Inset: Matthew Daines (LinkedIn/Matthew Daines). Background: The crash site in Springville, Utah, where Daines died while protecting his newlywed wife from an alleged drunken driver (KSTU/YouTube).
A Utah man has been sentenced to prison for driving drunk and fatally striking a soon-to-be father who authorities say saved his wife’s life in the moments before he was hit.
Matthew Daines, 26, pushed his wife out of the path of Travis McIntyre’s Chevrolet Silverado as the truck veered toward them while they were walking along a sidewalk in Springville, police said in a press release.
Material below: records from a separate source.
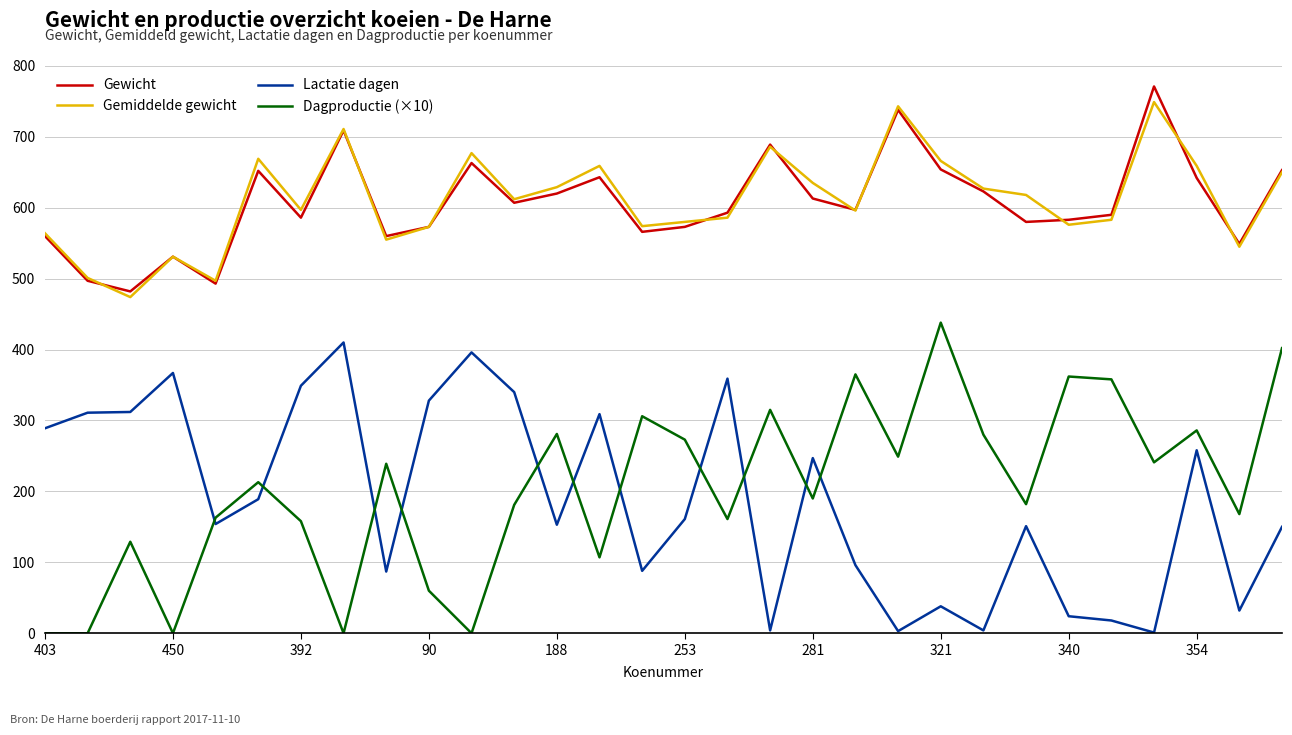

What is the highest value of the Lactatie dagen series?

410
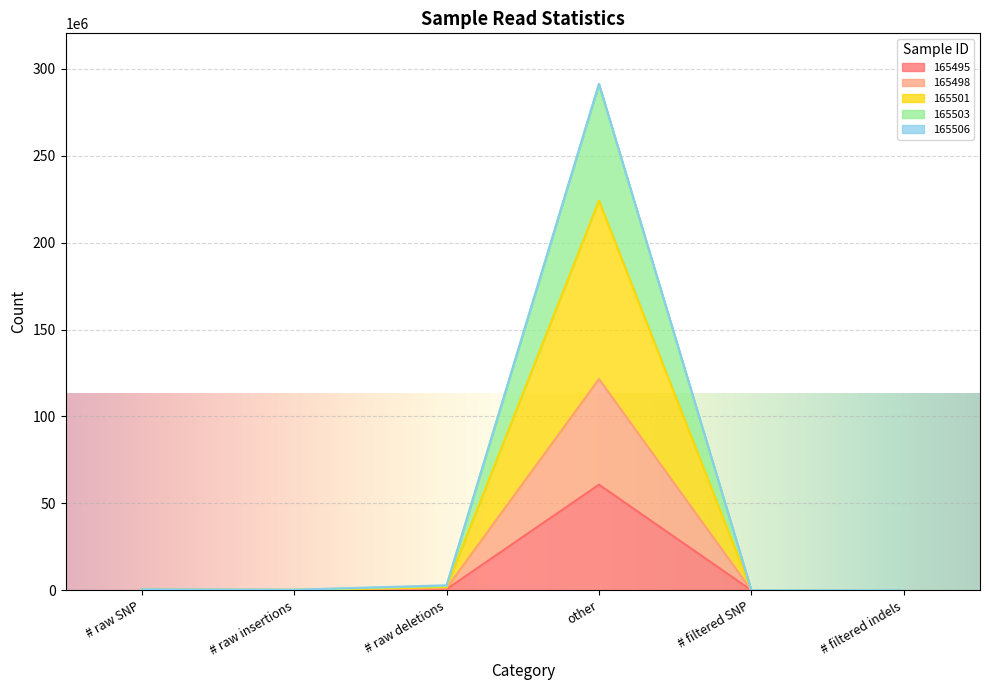

Between # filtered indels and # filtered SNP, which is larger?

# filtered indels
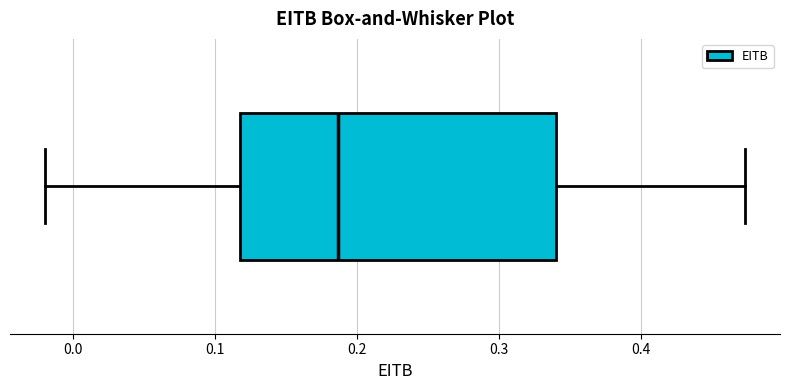

Read this box plot against the x-axis: the position of the median line, the range covered by the box, and the ends of both whiskers. The values are not printed on the chart, so give them approximately, as read against the axis.

median 0.19, box 0.12 to 0.34, whiskers -0.02 to 0.47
McIntyre pleaded guilty in May to automobile homicide while driving under the influence and was sentenced this week to serve five to 15 years behind bars.
“You can’t ever fix this, you can’t ever take it back,” 4th District Court Judge Denise Porter said during McIntyre’s sentencing, according to local NBC affiliate KSL.
McIntyre apologized in court, saying, “I’m not to a point where I can even ask for forgiveness, I’m a long ways from even forgiving myself, let alone asking others to. From the bottom of my heart, I’m so sorry.”
Daines and his wife, Andrea, were walking near 40 East 400 South in Springville when McIntyre, who was driving a Chevrolet Silverado and towing a trailer, left the road and headed toward the couple, according to reports.
“[Daines], walking next to his wife, saw the truck driving toward the both of them, and heroically pushed his wife out of the way,” the Springville Police Department said in its September 2025 release. “His wife is safe and unharmed thanks to his heroic actions.”
Police said officers reached the scene at about 8:40 p.m. and began lifesaving measures until paramedics arrived. Daines was taken to a nearby hospital, where he later died from what authorities described as “vast injuries.” Investigators also reported smelling alcohol on McIntyre after the crash.
Police launched a DUI investigation and McIntyre was found to be more than six times over the legal limit for alcohol. Cops arrested him for vehicular homicide, DUI, and several other charges.
“Matthew Daines sealed his life with the final act of sacrifice to save his wife and child from the defendant,” Deputy Utah County Attorney Ryan McBride said at McIntyre’s sentencing. “No sentence this court can impose will change the fact that Andrea and his daughter … will go through life without him.”
State marriage records show that Daines and his wife, who is not being identified at the request of police and her family, received a marriage license in July 2025, just months before his death.
“I’ve prayed for a girl like her to come into my life for years now, and now she is finally here,” Daines wrote in a journal entry that his father read at McIntyre’s sentencing. “I want to have a wonderful and long life with Andrea that leads into eternity,” Daines wrote in another entry. “I’m trying so hard to love her with all my heart.”
Porter called McIntyre out in court for not being “bothered to call an Uber” despite having a history of driving drunk.
“There is a room full of people sitting behind you from at least two different extended families that you have destroyed,” Porter told McIntyre. “This man lost his life saving his wife and his unborn child because you couldn’t be bothered.”